Mr. Timpson: My hon. Friend is right. I think that I alluded to the figure of one in 10 earlier. The point about investigations lasting a year or more is that the foster carers in question are out of the fostering pool during that period of suspension. That is a resource that we can ill afford to lose. My plea to the Government is that they think again and commit to bringing to an end once and for all the unjust position in which foster carers are singled out for financial penalty and potential public exposure and humiliation following unfounded allegations.
There are local authorities, such as Portsmouth, that have already recognised the absolute necessity of financial entitlement for foster carers during the period of investigation and have implemented such a system. On that point, and on the issue of identity protection, my colleagues who support the new clause urge the Government to do the same and support the proposed changes in their entirety.
Mr. David Kidney (Stafford) (Lab): Like other hon. Members, I have tabled a new clause on this subject because I support the proposal that foster carers should be paid while they are under investigation following an allegation. I do not intend to give a view on the rightness of allegations in any individual case, nor do I come at the matter with any particular assumption about whether an allegation might be valid or false. The memory is fresh in my mind of two sisters, who are now adults, and who, as children, made a complaint about abuse. They came to see me to tell me how inadequately their felt their allegations were investigated. However, it is a fact, as the Fostering Network briefing says, that
around a third of all foster carers will face an allegation during their fostering career and the vast majority of these turn out to be unfounded.

→ PROBLEMS AND TASKS
- A) According to the foster care debate excerpt, what proportion of all foster carers will face an allegation during their fostering career?
- B) Update the stretch of the foster care debate excerpt from "There are local" through "in their entirety.", substituting "Southampton" for "Portsmouth".
- C) Carry on the parliamentary debate on foster care allegations from the point at which it stops.

→ EXCERPTED RECORDS
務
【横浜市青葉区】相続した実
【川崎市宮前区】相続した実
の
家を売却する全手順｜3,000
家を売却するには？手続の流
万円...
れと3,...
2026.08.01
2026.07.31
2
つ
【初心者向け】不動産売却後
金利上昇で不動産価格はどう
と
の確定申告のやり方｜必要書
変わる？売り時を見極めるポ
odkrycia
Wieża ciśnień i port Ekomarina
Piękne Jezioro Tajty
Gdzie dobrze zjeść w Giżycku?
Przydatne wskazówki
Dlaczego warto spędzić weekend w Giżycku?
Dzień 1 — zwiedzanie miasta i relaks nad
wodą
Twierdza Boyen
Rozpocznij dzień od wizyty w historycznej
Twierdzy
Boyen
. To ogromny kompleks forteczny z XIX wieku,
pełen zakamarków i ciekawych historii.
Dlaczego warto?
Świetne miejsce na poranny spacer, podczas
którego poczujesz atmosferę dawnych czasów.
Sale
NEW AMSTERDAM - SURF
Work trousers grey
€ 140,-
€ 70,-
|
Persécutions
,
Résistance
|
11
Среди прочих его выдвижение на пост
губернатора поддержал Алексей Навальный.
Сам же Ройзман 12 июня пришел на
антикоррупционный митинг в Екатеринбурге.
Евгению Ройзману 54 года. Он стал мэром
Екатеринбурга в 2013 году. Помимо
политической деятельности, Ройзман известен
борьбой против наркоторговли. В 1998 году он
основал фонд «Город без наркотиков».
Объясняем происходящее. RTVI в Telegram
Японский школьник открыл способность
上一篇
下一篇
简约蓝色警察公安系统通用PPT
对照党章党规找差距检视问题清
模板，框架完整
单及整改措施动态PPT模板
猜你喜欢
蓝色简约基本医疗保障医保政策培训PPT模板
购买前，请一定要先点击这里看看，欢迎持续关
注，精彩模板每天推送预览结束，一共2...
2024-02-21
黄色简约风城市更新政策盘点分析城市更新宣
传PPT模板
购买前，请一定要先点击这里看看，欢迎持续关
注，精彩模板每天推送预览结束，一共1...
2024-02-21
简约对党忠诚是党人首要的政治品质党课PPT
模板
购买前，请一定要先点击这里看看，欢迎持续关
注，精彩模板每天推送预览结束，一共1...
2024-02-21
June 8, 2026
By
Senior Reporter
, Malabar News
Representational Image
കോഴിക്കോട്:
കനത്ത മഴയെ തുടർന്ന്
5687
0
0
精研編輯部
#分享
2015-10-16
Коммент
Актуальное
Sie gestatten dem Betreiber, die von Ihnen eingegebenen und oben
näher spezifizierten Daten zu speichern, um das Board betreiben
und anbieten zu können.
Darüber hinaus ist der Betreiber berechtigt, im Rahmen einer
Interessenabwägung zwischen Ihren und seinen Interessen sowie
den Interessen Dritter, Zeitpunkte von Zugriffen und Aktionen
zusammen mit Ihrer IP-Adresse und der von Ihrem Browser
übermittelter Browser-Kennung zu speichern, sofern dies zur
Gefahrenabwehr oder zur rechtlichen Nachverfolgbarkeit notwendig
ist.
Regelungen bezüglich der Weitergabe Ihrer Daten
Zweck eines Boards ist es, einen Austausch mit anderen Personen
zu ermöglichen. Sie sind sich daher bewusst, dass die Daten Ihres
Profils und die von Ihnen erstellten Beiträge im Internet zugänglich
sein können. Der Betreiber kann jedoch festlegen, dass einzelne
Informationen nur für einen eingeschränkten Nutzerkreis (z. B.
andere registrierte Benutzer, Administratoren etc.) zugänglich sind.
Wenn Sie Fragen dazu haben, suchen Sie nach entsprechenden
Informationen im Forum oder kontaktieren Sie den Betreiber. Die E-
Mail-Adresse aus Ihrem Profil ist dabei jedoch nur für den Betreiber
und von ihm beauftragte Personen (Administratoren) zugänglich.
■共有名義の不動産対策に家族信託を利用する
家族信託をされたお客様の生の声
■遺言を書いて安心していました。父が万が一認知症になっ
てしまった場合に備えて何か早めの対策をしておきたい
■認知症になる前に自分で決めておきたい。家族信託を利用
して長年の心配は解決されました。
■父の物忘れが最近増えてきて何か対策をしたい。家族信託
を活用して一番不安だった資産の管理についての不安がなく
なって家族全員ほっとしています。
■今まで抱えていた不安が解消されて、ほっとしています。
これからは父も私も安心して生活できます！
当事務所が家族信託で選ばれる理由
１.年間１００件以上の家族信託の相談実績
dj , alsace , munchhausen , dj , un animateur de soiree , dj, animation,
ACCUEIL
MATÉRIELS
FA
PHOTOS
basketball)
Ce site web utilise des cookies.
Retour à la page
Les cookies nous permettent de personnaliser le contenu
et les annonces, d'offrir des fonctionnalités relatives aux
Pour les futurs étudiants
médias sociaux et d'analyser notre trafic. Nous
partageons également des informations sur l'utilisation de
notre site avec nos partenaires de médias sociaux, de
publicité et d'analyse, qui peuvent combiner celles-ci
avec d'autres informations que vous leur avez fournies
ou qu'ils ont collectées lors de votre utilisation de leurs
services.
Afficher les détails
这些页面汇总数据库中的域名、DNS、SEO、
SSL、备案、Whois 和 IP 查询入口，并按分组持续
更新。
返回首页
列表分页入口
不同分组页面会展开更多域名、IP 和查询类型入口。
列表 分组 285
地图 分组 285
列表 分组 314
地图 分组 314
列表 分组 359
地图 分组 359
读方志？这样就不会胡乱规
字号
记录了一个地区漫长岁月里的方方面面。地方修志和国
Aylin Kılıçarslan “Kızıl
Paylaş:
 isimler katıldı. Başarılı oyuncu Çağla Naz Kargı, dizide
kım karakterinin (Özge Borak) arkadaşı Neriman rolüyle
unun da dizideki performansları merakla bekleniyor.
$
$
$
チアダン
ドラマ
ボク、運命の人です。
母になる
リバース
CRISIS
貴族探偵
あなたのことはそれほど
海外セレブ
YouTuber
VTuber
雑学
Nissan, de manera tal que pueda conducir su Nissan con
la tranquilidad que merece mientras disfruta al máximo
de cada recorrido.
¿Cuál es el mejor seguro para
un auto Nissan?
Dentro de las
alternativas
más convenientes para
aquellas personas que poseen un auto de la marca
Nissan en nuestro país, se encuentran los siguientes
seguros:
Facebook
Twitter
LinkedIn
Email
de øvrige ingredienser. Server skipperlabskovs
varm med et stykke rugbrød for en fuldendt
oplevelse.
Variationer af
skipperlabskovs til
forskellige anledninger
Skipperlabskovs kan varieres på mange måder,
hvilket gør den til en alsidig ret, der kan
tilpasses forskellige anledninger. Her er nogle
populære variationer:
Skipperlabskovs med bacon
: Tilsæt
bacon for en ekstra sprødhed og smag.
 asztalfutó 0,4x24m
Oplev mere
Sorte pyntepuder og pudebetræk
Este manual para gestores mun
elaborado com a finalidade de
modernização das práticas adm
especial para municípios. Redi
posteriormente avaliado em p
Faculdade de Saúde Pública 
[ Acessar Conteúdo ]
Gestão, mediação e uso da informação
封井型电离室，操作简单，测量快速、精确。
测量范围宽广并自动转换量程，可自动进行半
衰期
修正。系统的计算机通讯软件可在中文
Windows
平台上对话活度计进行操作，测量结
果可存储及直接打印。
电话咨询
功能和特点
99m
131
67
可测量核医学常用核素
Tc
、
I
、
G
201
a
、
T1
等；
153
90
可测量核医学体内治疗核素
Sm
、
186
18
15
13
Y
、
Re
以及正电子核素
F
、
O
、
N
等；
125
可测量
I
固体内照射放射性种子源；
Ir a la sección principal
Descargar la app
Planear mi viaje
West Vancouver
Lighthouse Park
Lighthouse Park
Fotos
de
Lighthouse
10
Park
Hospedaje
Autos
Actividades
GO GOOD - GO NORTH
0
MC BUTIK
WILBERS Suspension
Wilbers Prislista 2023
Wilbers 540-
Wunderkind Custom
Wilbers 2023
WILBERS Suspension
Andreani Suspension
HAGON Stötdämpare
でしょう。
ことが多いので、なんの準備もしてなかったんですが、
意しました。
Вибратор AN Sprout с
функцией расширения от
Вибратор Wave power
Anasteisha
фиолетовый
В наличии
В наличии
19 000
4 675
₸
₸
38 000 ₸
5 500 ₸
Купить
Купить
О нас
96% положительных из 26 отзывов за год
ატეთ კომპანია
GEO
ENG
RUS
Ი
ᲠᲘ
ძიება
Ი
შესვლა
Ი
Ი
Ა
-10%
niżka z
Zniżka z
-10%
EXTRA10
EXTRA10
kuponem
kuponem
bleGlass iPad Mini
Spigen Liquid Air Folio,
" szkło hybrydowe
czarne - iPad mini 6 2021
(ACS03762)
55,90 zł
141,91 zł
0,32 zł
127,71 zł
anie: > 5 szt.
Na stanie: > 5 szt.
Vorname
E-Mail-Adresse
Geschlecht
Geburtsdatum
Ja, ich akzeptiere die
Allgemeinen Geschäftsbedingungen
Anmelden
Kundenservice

→ RESPONSES BY TASK
- A) Around a third of all foster carers will face an allegation during their fostering career.

- B)
There are local authorities, such as Southampton, that have already recognised the absolute necessity of financial entitlement for foster carers during the period of investigation and have implemented such a system. On that point, and on the issue of identity protection, my colleagues who support the new clause urge the Government to do the same and support the proposed changes in their entirety.

- C)
The Fostering Network deserves much credit for its campaign on the issue. It has marshalled its facts well; its arguments are cogent; and it has been quite attuned to the parliamentary process in trying to influence decision makers. My hon. Friend the Under-Secretary will recall that I brought a delegation from the Fostering Network to see him, and the present subject was among the matters that we discussed. My hon. Friend gave a very sympathetic reception to the points that they made. On Second Reading, the Fostering Network arranged a lobby of Parliament by foster carers. The focus on that day was on children staying put with foster carers after 18, but this issue was discussed as well.
I have found in preparing for the debate that Unison is a major trade union in social care and has strong views in support of the Fostering Network. Its briefing to hon. Members reminds us of the
emotional strain and the considerable length of time
that foster carers might be worrying about an allegation made against them, as well as the loss of income. It makes the point that people might be able to manage the emotional strain and the worry, but they certainly cannot manage without the money. Unison says that it is crucial to ensure that good foster carers do not move out of fostering because they are compelled to do so by the lack of money, even though at the end of the investigation it might be found that indeed they are good foster carers with no stain on their character from the allegation that was made. Unison states:
We believe that foster carers should continue, where paid, to receive their fee payment (the money given as remuneration for their work, skills and experience) and a portion of their allowance (the money paid to cover the cost of looking after children) that relates to ongoing fostering costs during an investigation.
The hon. Member for Crewe and Nantwich made the point that often the timetable for completing an investigation given in Government guidance is missed. That is a scandal in itself. Acceptance of the proposal that people continue to be paid during an investigation might be an extra incentive for local authorities to ensure that their investigations comply with the time limit. In that way, it might have a second benefit in addition to the benefit of maintaining foster carers incomes while they are under investigation. That is why I support new clause 14.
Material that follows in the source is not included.